Mole Checks AND Mole Mapping
Melanoma is a common cancer and is increasing in incidence. If you are concerned about the appearance of one of your moles, then a mole check or mole mapping carried out by a consultant dermatologist is essential.
With an increasing incidence of skin cancer, it is important that we check our skin.
If you have multiple moles, a specific mole that you are concerned about or a lesion which is worrying you then you are suitable for a mole check.
What happens during a mole check?
During a mole check, a full skin examination is usually performed unless your preference is otherwise.
What happens next?
If unusual moles are noticed, you may be sent to the hospital photographer for mapping photographs and close-up photographs of specific moles or lesions, so that these can be monitored over time. Sometimes your dermatologist may take a biopsy from your skin.

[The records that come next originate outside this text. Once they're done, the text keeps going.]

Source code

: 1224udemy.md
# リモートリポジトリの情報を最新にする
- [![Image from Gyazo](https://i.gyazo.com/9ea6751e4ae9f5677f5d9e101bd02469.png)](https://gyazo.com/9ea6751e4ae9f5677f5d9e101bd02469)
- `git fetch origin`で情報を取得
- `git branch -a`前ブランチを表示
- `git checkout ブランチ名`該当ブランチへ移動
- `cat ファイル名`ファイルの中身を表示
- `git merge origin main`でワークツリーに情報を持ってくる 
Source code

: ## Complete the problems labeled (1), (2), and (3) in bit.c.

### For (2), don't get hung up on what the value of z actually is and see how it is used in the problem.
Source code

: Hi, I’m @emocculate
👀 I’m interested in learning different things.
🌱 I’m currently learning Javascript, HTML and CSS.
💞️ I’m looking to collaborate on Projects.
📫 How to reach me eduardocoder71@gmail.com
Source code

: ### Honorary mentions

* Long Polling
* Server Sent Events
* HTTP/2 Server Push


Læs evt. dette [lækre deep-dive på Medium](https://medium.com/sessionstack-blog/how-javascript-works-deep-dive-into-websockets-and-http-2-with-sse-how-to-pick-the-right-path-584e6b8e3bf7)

A biopsy means taking a sample of a small piece of skin that can be examined under the microscope. This is performed under local anaesthetic.
Automated mole mapping
Automated mole mapping is a screening service that may be offered to patients at risk of, or concerned about skin cancer. The aim is to monitor appearances overtime of moles and to identify new suspicious lesions, changes in existing lesions and is especially useful when tracking large numbers of moles over time. Dr Heelan is the Lead Clinician for the Mole Mapping service at The Royal Marsden Hospital and the FotoFinder Bodystudio ATBM is used. A series of standardised photos and digital dermoscopy images of your skins surface will be taken to generate a total body mole map of your skin.